Monsieur le ministre, quand on vous écoute, vous semblez ne pas savoir que vous donnez vous-même les raisons pour lesquelles des Burkinabè se méfient des Koglwéogo, ces forces d’autodéfense qui se constituent librement sur l’ensemble du territoire national. A moins que vous ne dites le contraire par rapport « aux conditions » que vous avez mises en place pour composer ces forces dans les arrondissements, les communes et les villages.
Justement Monsieur le ministre d’Etat, c’est parce qu’il n’y aura pas de rails pour qu’on y mette les Koglwéogo que des Burkinabè s’en méfient. L’histoire est assez récente. L’incivisme est si ambiant, l’autorité de l’Etat est si absente que d’autres forces, nées en dehors du reste de ce qui reste encore comme autorité, peuvent constituer un véritable danger pour la stabilité des institutions. Si vous n’y croyez pas, interrogeons l’histoire et laissons la réponse au futur.

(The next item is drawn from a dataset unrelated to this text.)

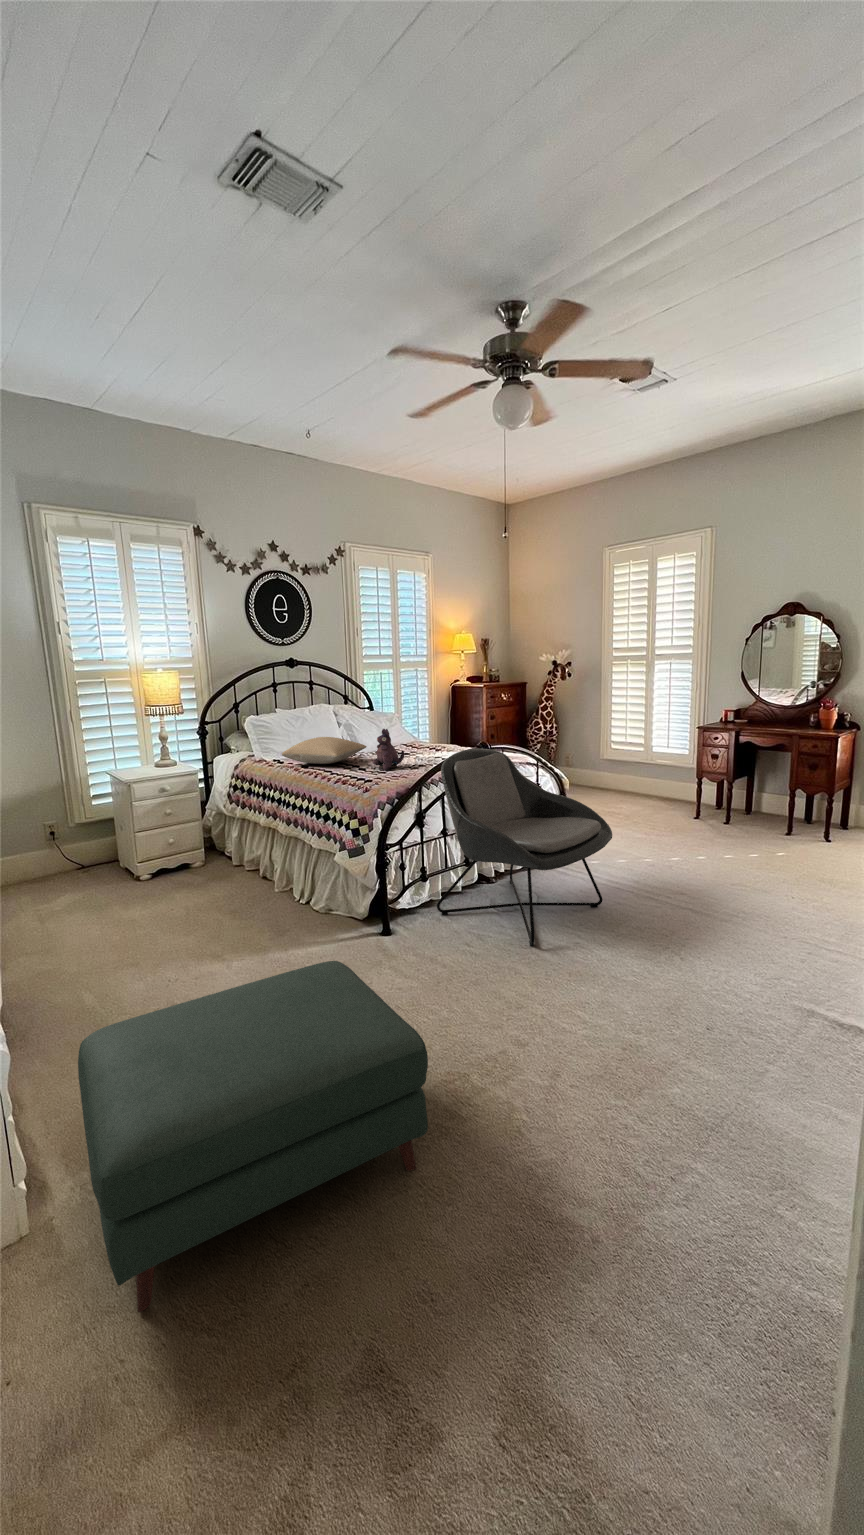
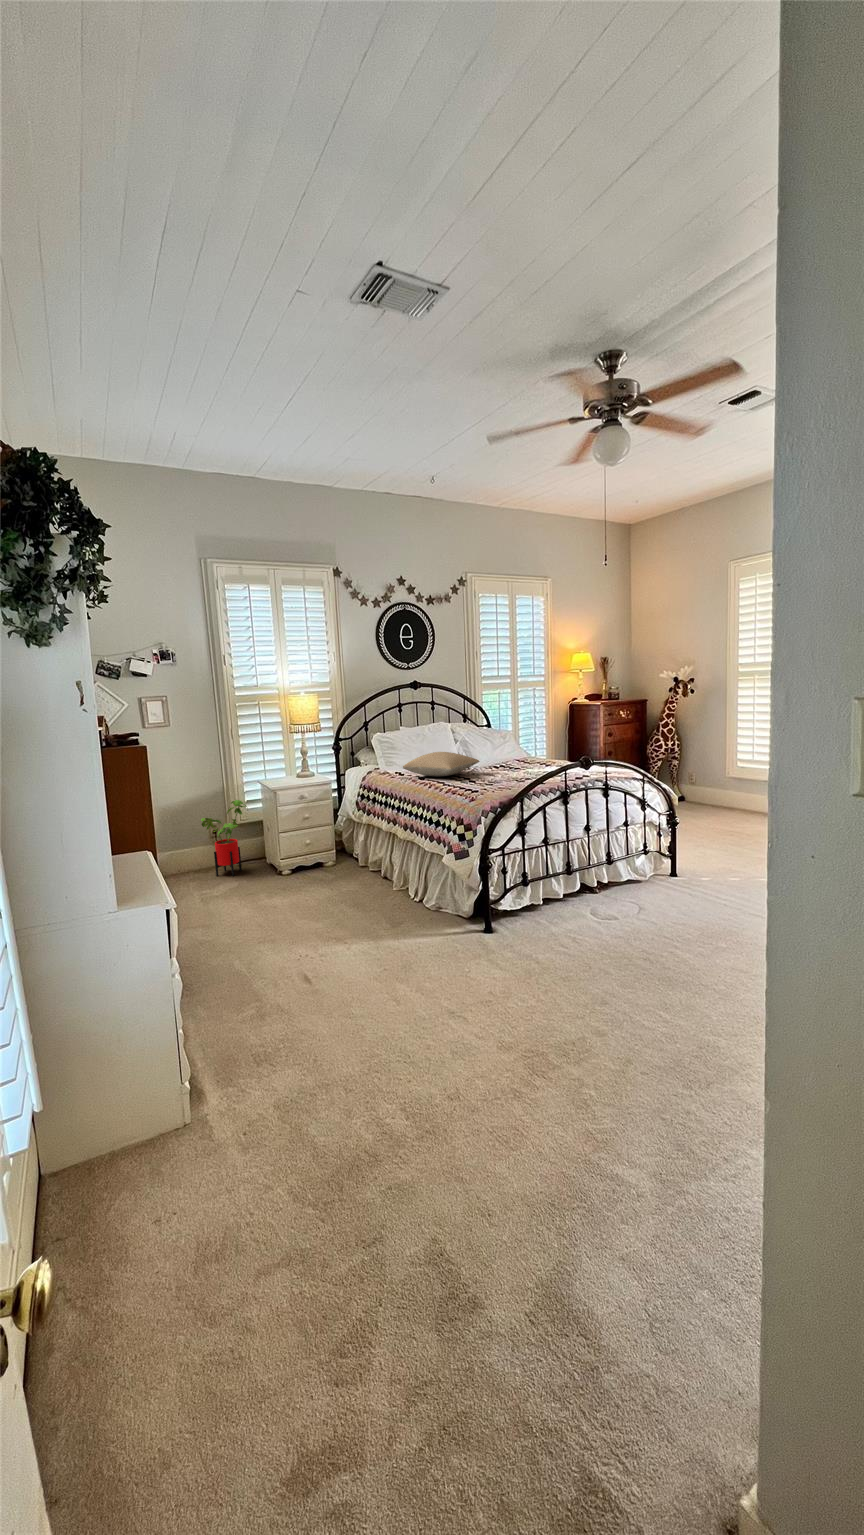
plush toy: present [373,729,404,770] -> none [483,744,513,783]
lounge chair: present [437,749,612,946] -> none [536,764,712,951]
house plant: none [33,796,95,887] -> present [201,800,247,876]
ottoman: present [78,961,428,1312] -> none [225,942,498,1192]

Vous dites bien que les Koglwéogo ne sont pas des officiers de police judiciaire ; ils ne sont pas non plus des magistrats. Quand ils arrêtent quelqu’un, ils doivent le remettre aux mains de la gendarmerie et de la police ». Bien ! S’ils ne sont ni policiers ni gendarmes, quel droit leur donnez-vous pour qu’ils arrêtent des gens dans les secteurs, villages et quartiers ? Ne pensez-vous pas justement qu’à ce niveau naissent déjà les règlements de comptes dans les secteurs, les villages et les quartiers ? Quelles sont les infractions pour lesquelles un Koglwéogo peut décider « d’arrêter » un citoyen et le remettre à la gendarmerie ou à la police ?
C’est entre autres, tout cela qu’il fallait définir avant de créer et de chercher « à mettre sur les rails » les Koglwéogo. Du reste, on attend le très prochain trophée de guerre de ces « Koglwéogo » qui nous divisent comme si on était à la veille de la tentative de révision d’un certain article 37. Même si les enjeux ne sont pas les mêmes.
Dans tous les cas, quand les Burkinabè hésitent, se méfient et craignent, il faut savoir analyser. C’est bien important pour la suite.